(THINGS TO DO)
(a) Reproduce verbatim the portion of the Helmets for Heroes text that begins with the words containing "Working with Olympians" and ends with "Helmets for Heroes.".
(b) Continue the Helmets for Heroes text from the point where it stops.

(TEXT SECTION)

Working with Olympians Brad Spence (alpine skiing) and Sam Edney (luge), Chris created a national media strategy to launch Helmets for Heroes – a special project Spence conceived last year when he met Calgary Osteosarcoma patient Gillian O’Blenes-Kaufman during a community outreach visit to the Alberta Children’s Hospital. Recognizing her incredible artistic talent, Spence asked O’Blenes-Kaufman to design and paint the helmet he wore to compete at the 2014 Sochi Olympic Winter Games. Sadly, O’Blenes-Kaufman lost her battle with cancer on Monday evening.
Edney, a three-time Olympian himself, was the second in what Spence hopes to be a long list of Canada’s high-performance athletes to take part in Helmets for Heroes.
“I looked at my friends from different Olympic sports and I realized all of their helmets are blank canvases that could tell powerful stories, and also better connect an athlete with the community,” said Spence prior to the program’s launch.
The mission was to launch the Helmets for Heroes Foundation with the goal of raising money for children battling life-threatening diseases while also generating awareness for helmet safety.

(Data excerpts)
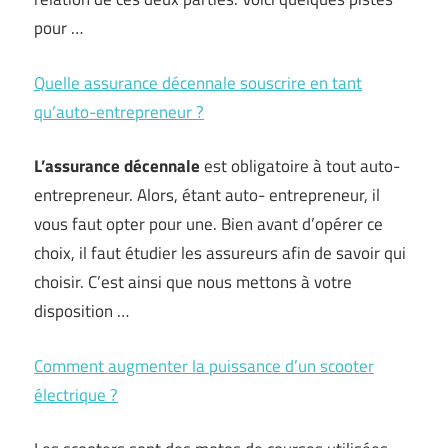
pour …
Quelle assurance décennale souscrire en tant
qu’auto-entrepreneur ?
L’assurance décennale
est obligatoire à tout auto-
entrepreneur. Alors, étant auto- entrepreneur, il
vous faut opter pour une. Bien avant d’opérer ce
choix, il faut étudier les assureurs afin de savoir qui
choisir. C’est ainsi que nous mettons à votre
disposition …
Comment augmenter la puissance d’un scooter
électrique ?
==
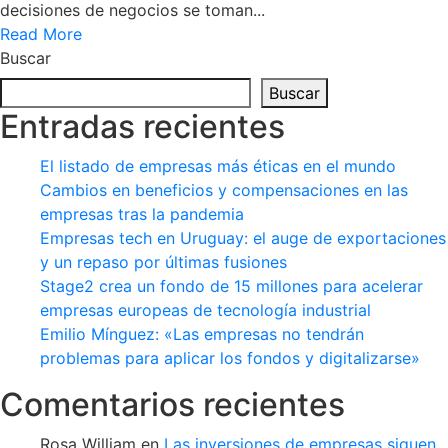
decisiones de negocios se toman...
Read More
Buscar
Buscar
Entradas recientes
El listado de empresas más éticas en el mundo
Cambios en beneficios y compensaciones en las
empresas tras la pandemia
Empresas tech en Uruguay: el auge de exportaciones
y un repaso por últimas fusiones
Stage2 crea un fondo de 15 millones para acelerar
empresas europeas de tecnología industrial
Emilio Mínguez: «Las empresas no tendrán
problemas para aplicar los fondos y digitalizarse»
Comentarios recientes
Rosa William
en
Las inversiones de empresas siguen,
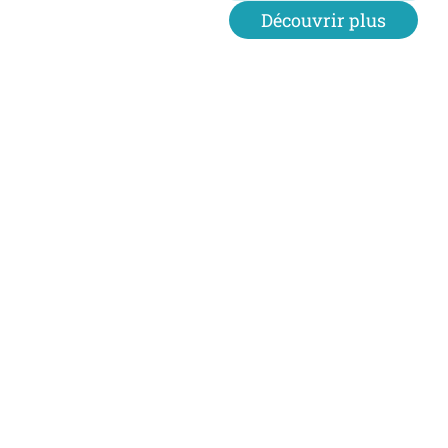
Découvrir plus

(EXERCISE RESPONSES)
(a)
Working with Olympians Brad Spence (alpine skiing) and Sam Edney (luge), Chris created a national media strategy to launch Helmets for Heroes – a special project Spence conceived last year when he met Calgary Osteosarcoma patient Gillian O’Blenes-Kaufman during a community outreach visit to the Alberta Children’s Hospital. Recognizing her incredible artistic talent, Spence asked O’Blenes-Kaufman to design and paint the helmet he wore to compete at the 2014 Sochi Olympic Winter Games. Sadly, O’Blenes-Kaufman lost her battle with cancer on Monday evening.
Edney, a three-time Olympian himself, was the second in what Spence hopes to be a long list of Canada’s high-performance athletes to take part in Helmets for Heroes.

(b)
Spence introduced Edney to Richard Flamenco – a young artist who was diagnosed with EpidermolysisBullosa, which causes painful blistering of the skin. Flamenco has spent the majority of his life at the Alberta Children’s Hospital where he receives treatment focused on addressing the symptoms of this incurable disease. It was through the Hospital’s art program that Flamenco discovered his artistic talents.
Chris guided Spence, Edney and Flamenco through a national media launch just days before the Luge World Cup in Calgary. With significant media attention already garnered, Edney became the first Canadian male to win a World Cup luge race – and Flamenco was a the finish line to witness it.